Depends. Off trail means more contact with the landscape. Sometimes that can mean too much contact though – especially in dense vegetation. At those times I long for a trail. I do prefer minimal trails though – narrow and winding and rough.

9. What is elegant route planning to you?

I’ve never considered route planning as elegant! I’m not even sure what that would be. I like rough route planning anyway. I don’t like too much detail or a precise schedule. I always like room to make it up as I go along. I like not knowing what to expect too.

10. How many tents do you own and how many should you own?

All the tents I have – and there are currently quite a few as I’ve just done a big tent test – have been supplied for testing purposes. Most of those eventually go to good causes such as Gift Your Gear – a few I keep for my own use and for long-term testing. I do have one tarp shelter that I bought a few years ago so that one is really mine. How many should I own? I think three would be fine. A tough winter one, an ultralight three-season and long-distance hiking one and a tarp shelter.

11. What was your earliest/youngest significant outdoor experience?

I was brought up in the countryside so playing in fields and woods was a major part of my childhood. One experience stands out though. Across a railway line from the village in which I lived were some pinewoods through which a path led to the sea. I longed to go there but wasn’t allowed to as access was by an unmanned level crossing. Eventually my father agreed to take me. I must have been eight or nine. But when we reached the level crossing we could see great clouds of smoke rising in the distance. A notice on the gate said the path was closed as there was a forest fire. I can still remember how exciting that seemed. I was disappointed I couldn’t enter the woods but knowing about the fire made them seem even more enticing.

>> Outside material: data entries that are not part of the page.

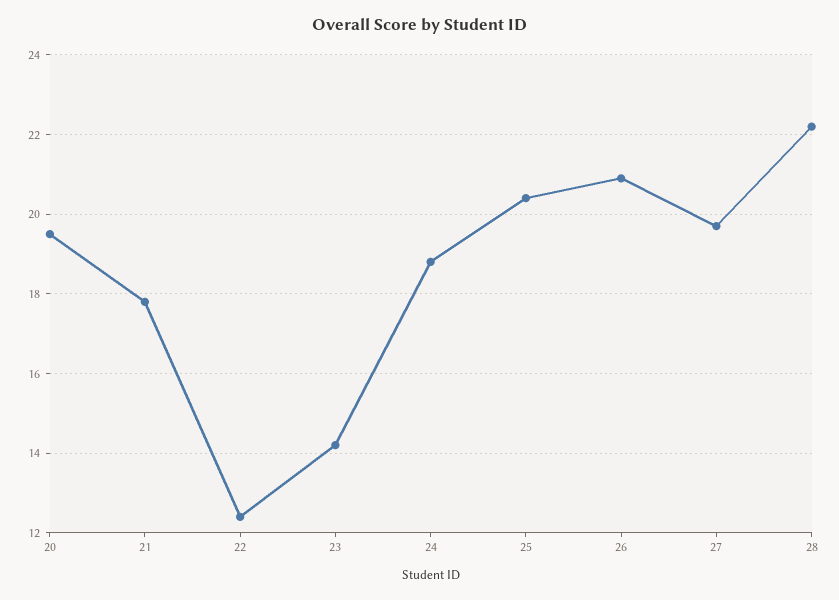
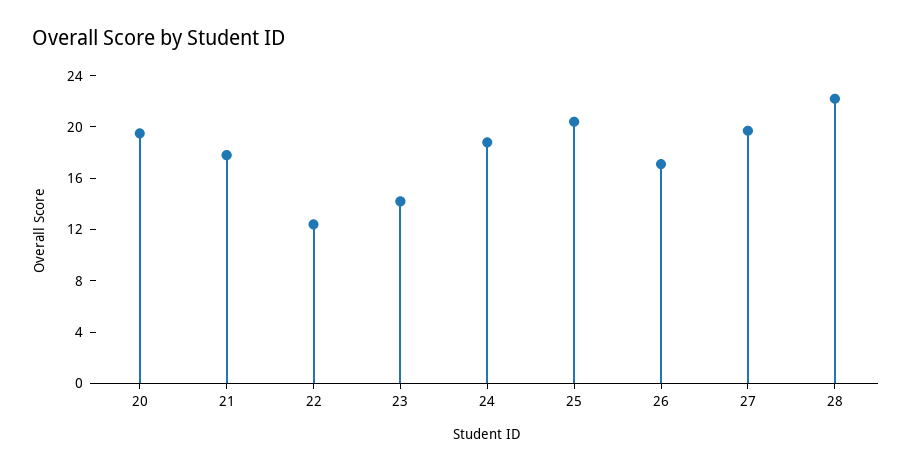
  {
    "20": 19.5,
    "21": 18,
    "22": 12.5,
    "23": 14,
    "24": 19,
    "25": 20.5,
-   "26": 21,
+   "26": 17,
    "27": 19.5,
    "28": 22
  }

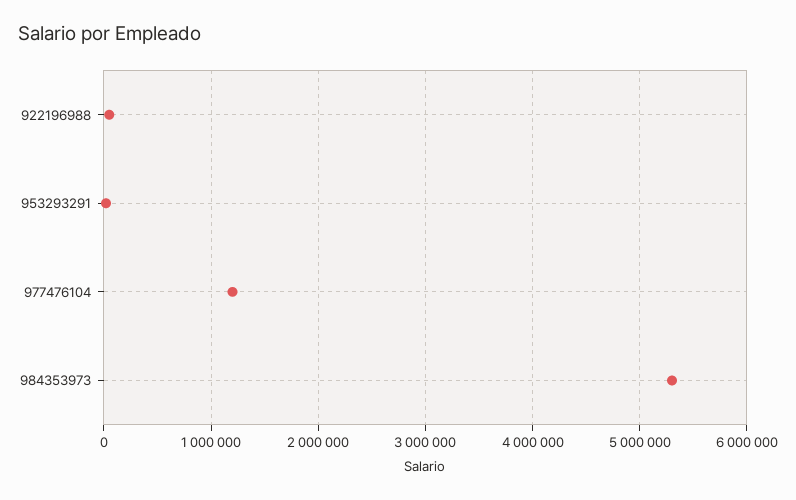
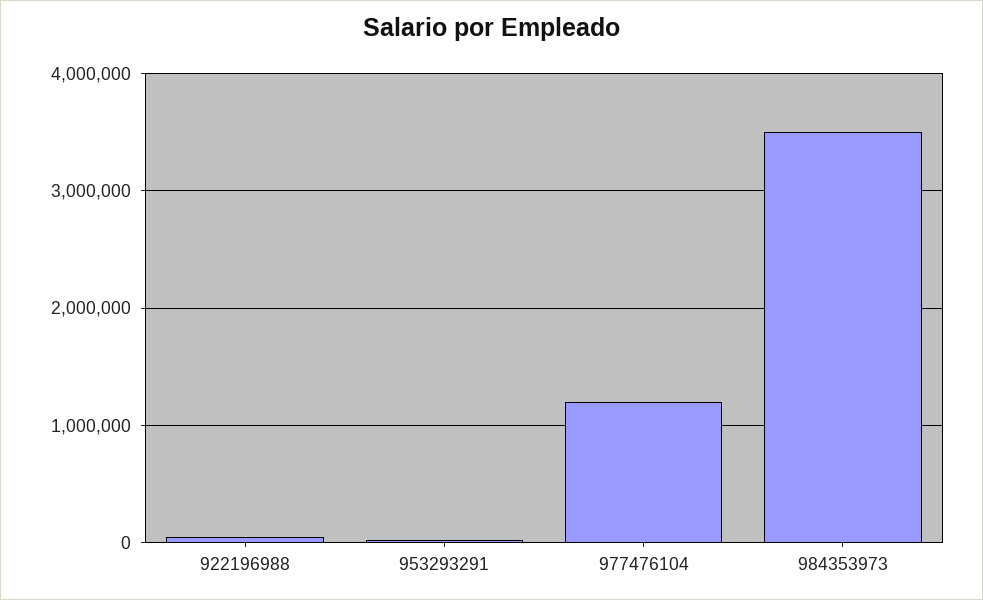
  {
    "922196988": 100000,
    "953293291": 0,
    "977476104": 1200000,
-   "984353973": 5300000
+   "984353973": 3500000
  }

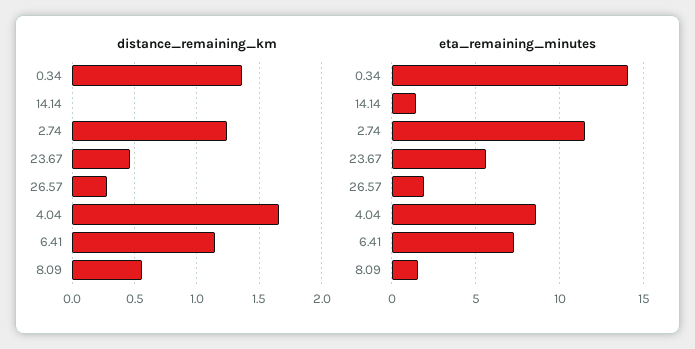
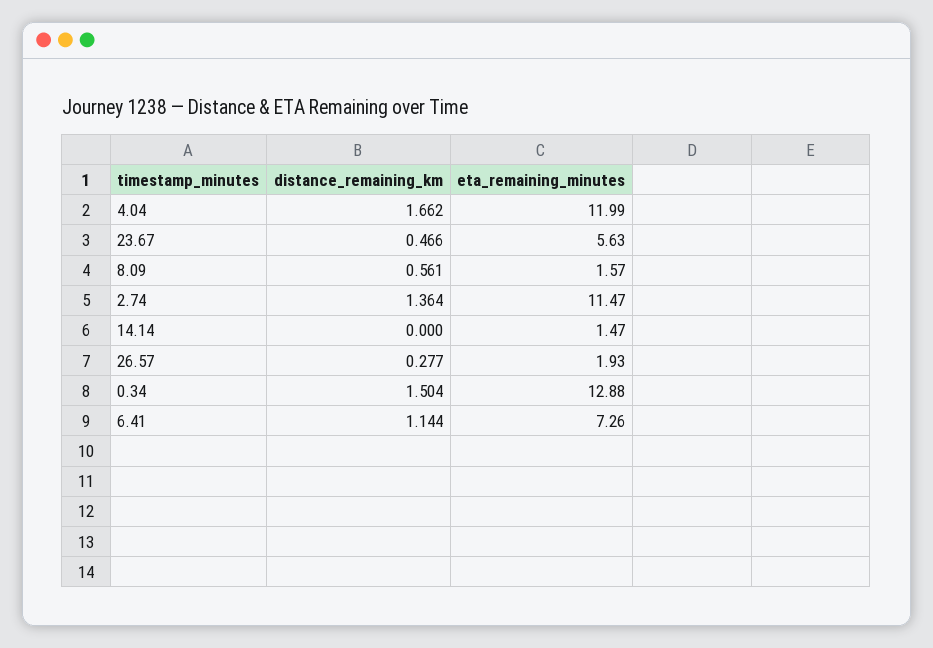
  {
    "distance_remaining_km": {
-     "0.34": 1.35,
+     "0.34": 1.504,
      "14.14": 0,
-     "2.74": 1.25,
+     "2.74": 1.364,
      "23.67": 0.466,
      "26.57": 0.277,
      "4.04": 1.662,
      "6.41": 1.144,
      "8.09": 0.561
    },
    "eta_remaining_minutes": {
-     "0.34": 14,
+     "0.34": 12.88,
      "14.14": 1.47,
      "2.74": 11.47,
      "23.67": 5.63,
      "26.57": 1.93,
-     "4.04": 8.5,
+     "4.04": 11.99,
      "6.41": 7.26,
      "8.09": 1.57
    }
  }

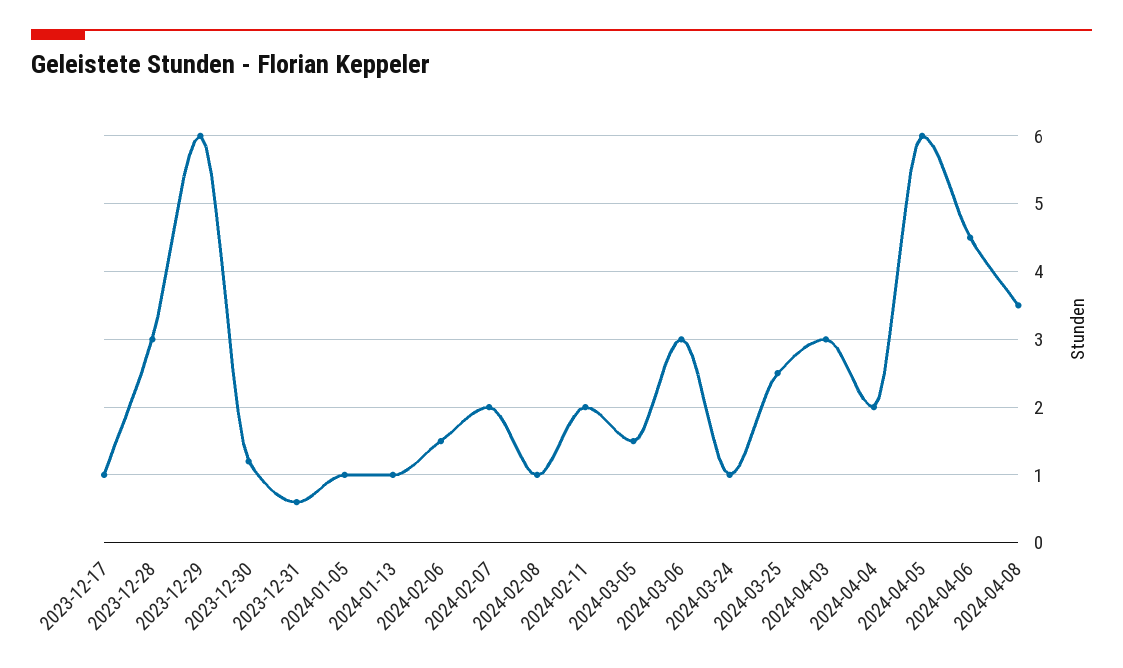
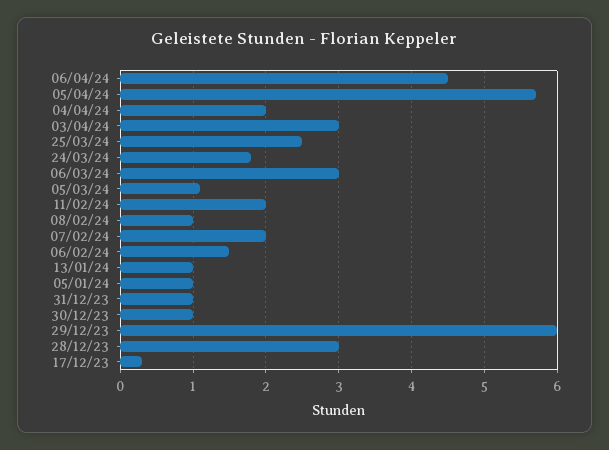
  {
-   "2023-12-17": 1,
+   "2023-12-17": 0.3,
    "2023-12-28": 3,
    "2023-12-29": 6,
-   "2023-12-30": 1.2,
+   "2023-12-30": 1,
-   "2023-12-31": 0.6,
+   "2023-12-31": 1,
    "2024-01-05": 1,
    "2024-01-13": 1,
    "2024-02-06": 1.5,
    "2024-02-07": 2,
    "2024-02-08": 1,
    "2024-02-11": 2,
-   "2024-03-05": 1.5,
+   "2024-03-05": 1.1,
    "2024-03-06": 3,
-   "2024-03-24": 1,
+   "2024-03-24": 1.8,
    "2024-03-25": 2.5,
    "2024-04-03": 3,
    "2024-04-04": 2,
-   "2024-04-05": 6,
+   "2024-04-05": 5.7,
-   "2024-04-06": 4.5,
+   "2024-04-06": 4.5
-   "2024-04-08": 3.5
  }

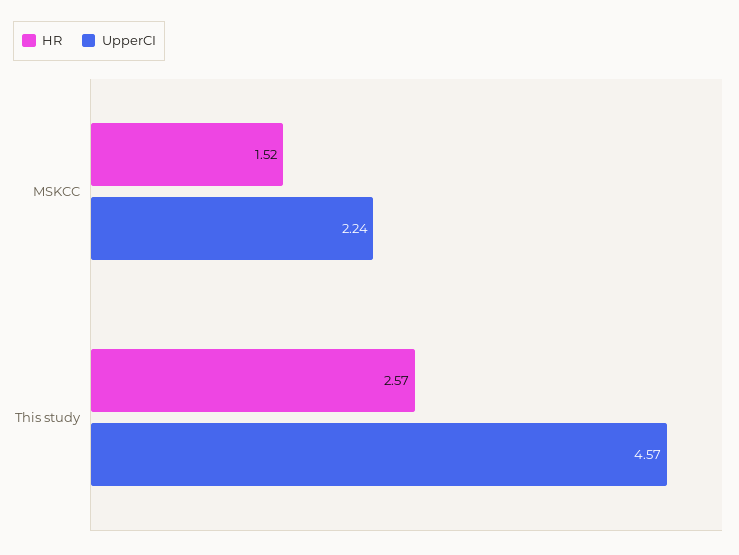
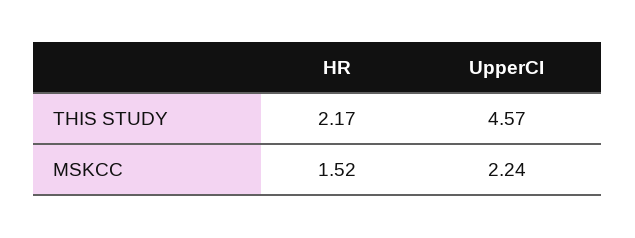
  {
    "HR": {
      "MSKCC": 1.52,
-     "This study": 2.57
+     "This study": 2.17
    },
    "UpperCI": {
      "MSKCC": 2.24,
      "This study": 4.57
    }
  }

  1. Brown bears used to scare the crap out of me until I got relatively used to them. If I see a Grizzly, and I'm sure I will some day, it will be a tough decision of whether to stay silent so I can observe (probably not the best advice) or make some sort of noise. Or, more likely, shit meself.
    Nice answers Chris, the Liebsters roll on . . .
    ~ Fozzie

  2. A really interesting set of answers there Chris (and intriguing questions as well).

    Re. Q.5 Big Predators...How did you protect your food supply in higher camps above the tree line? Have you used a Bear Cannister or one of the reinforced stuffsacs (Urscacs)? I'm heading to Canada soon for a section of the Great Divide Trail through the White Goat Wilderness and parts of Jasper. There are Bear Warnings in place!
    Dave Porter

  3. Dave, that Canadian Rockies walk and my Yukon one two years later were before bear canisters or Ursacks existed. Where I couldn't hang my food I simply left it some distance from my camp - but this was in areas unfrequented by hikers not in national parks. Since then I have used both canisters and Ursacks. For areas with bear warnings in place I would definitely use a canister now. I hope you have a great trip.

  4. OK Chris, thanks very much for that advice. I'll look into renting a Bear Canister.
    I've just ordered some of those new Odor Proof Food Bags from Lopsaks and a Sill Tarp2 for our "kitchen" in wet weather. It really is a different experience from our normal wild camp routines.

    Trying to avoid crowds in Jasper NP won't be easy - that's why we are heading for the White Goat Wilderness and Siffleur River Wilderness which also avoids most of the Permit Regulations that I seem to get so worked up about!